Like many of his counterparts among the leading Hollywood moguls—Louis B. Mayer, Samuel Goldwyn, Jack Warner, and Harry Cohn—Fox’s professional achievements were indeed prodigious: He waged an unrelenting campaign to acquire movie theaters at home and abroad, successfully busting up the monopoly on exhibition once held by Thomas Edison in the process; helped launch the career of Theda Bara, one of the earliest screen sirens ( Cleopatra, 1917); contracted the great German director F. W. Murnau, who made his spectacularly acclaimed American debut Sunrise (1927) for Fox; won five out of 12 awards, more than any other studio, at the inaugural Academy Awards ceremony in 1929; and, at different points, employed such A-list directors as John Ford (The Iron Horse, 1924), Frank Borzage (Seventh Heaven, 1927), and Howard Hawks (A Girl in Every Port, 1928).

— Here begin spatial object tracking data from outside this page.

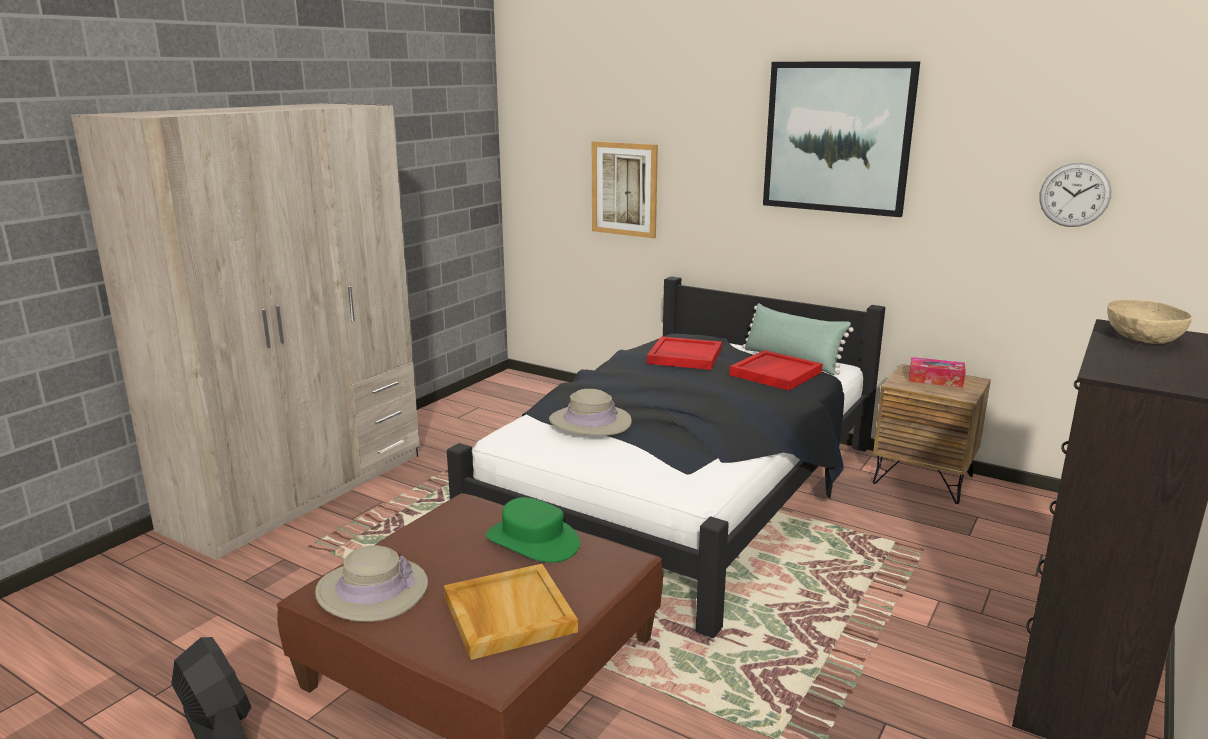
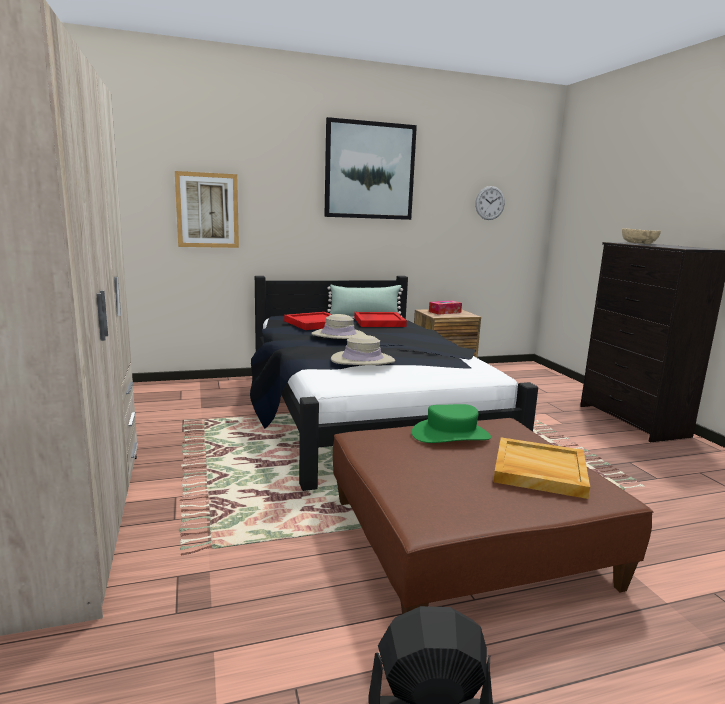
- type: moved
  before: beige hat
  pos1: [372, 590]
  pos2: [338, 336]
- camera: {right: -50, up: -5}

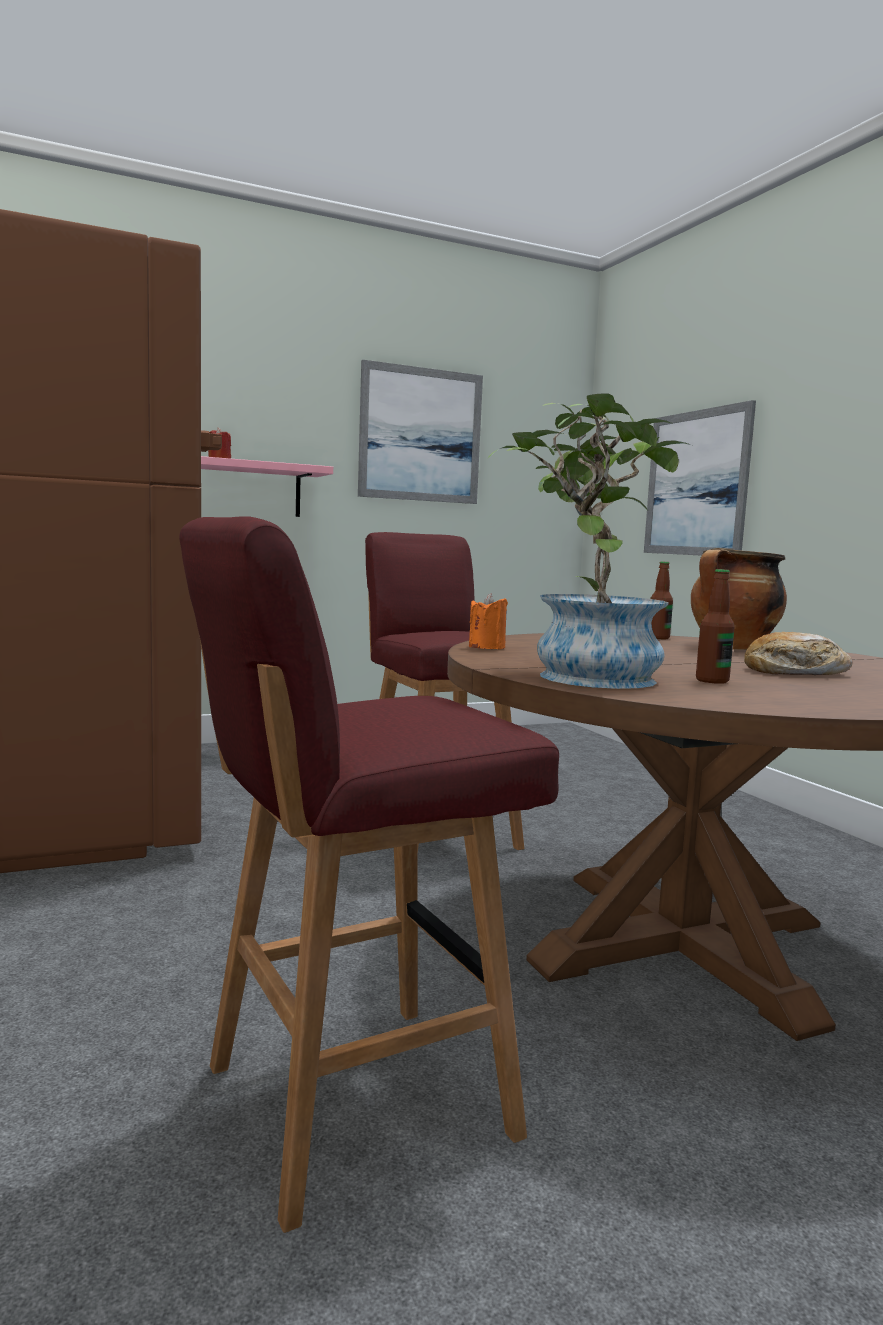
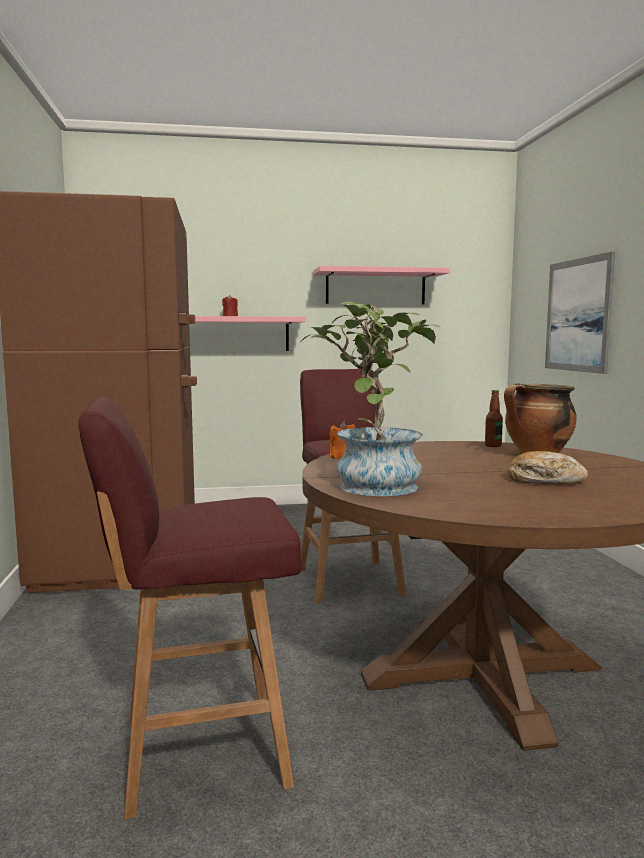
- type: replaced
  before: wall art
  after: pink-coloured bracket shelf
  pos1: [420, 435]
  pos2: [375, 287]
- type: removed
  before: bottle
  pos1: [712, 681]
- camera: {right: 15, up: 0}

He also made great strides in the arena of film technology, pioneering the sound-on-film (Movietone) format over Warner Bros.’ less effective sound-on-disc (Vitaphone) system, and introducing an early 70 mm widescreen process, decades ahead of its time, called Grandeur.
Unlike the other moguls, however, Fox, who preferred to conduct business from New York and generally avoided spending long periods of time in the glow of Hollywood, wasn’t a skirt chaser or a serial philanderer. (He hated his father for many reasons, but Michael Fox’s infidelities were near the top of the list; when Fox père passed away, in a scene that Krefft recounts at the beginning and once more near the end of her book, his son is said to have spat on his coffin, muttering, “You son of a bitch.”) Fox was forever loyal to his wife Eva, whom he married at the age of 20, in 1899, and stayed married to her until his death in 1952. In most other respects, however, Fox was a loner, operating outside the establishment, maintaining as much control as possible, who was “steeped in the nineteenth-century romantic myth of rugged individualism,” as Krefft aptly notes.
Yet, by the summer of 1929, the professional standing of Mr. Fox was no longer so fantastic. At this point, the story of victory takes on the dark pall alluded to in Krefft’s evocative subtitle. After acquiring a controlling share of Loew’s Incorporated earlier that same year (“This was to be the greatest stepping stone of my career,” he insisted), Fox was poised to become the most powerful mogul in the business. But then fate, or some other force, tripped him up. First came a near-fatal car crash on Long Island, in July 1929, which left his chauffeur dead (while Fox was recovering in the hospital for weeks, the one name kept from the visitors’ list was his father’s). And then in October came the stock market crash, which sent him into a financial tailspin from which he’d never recover.
Fox concocted a specious case for bankruptcy, so flimsy that when it looked all but certain to fail in court, he attempted to bribe the judge. Caught and tried for his actions, Fox was forced to serve an abbreviated sentence in Lewisburg federal penitentiary, in Pennsylvania, in 1942. Half a decade later President Harry Truman granted Fox an official pardon, but as Krefft rightly suggests, “nothing could erase the stain on his character.” When he died at the age of 73, in May 1952, from protracted complications after a stroke, his reputation was beyond repair. Thanks to Krefft’s extremely detail-rich, even-handed biography, he may, now, no longer be forgotten.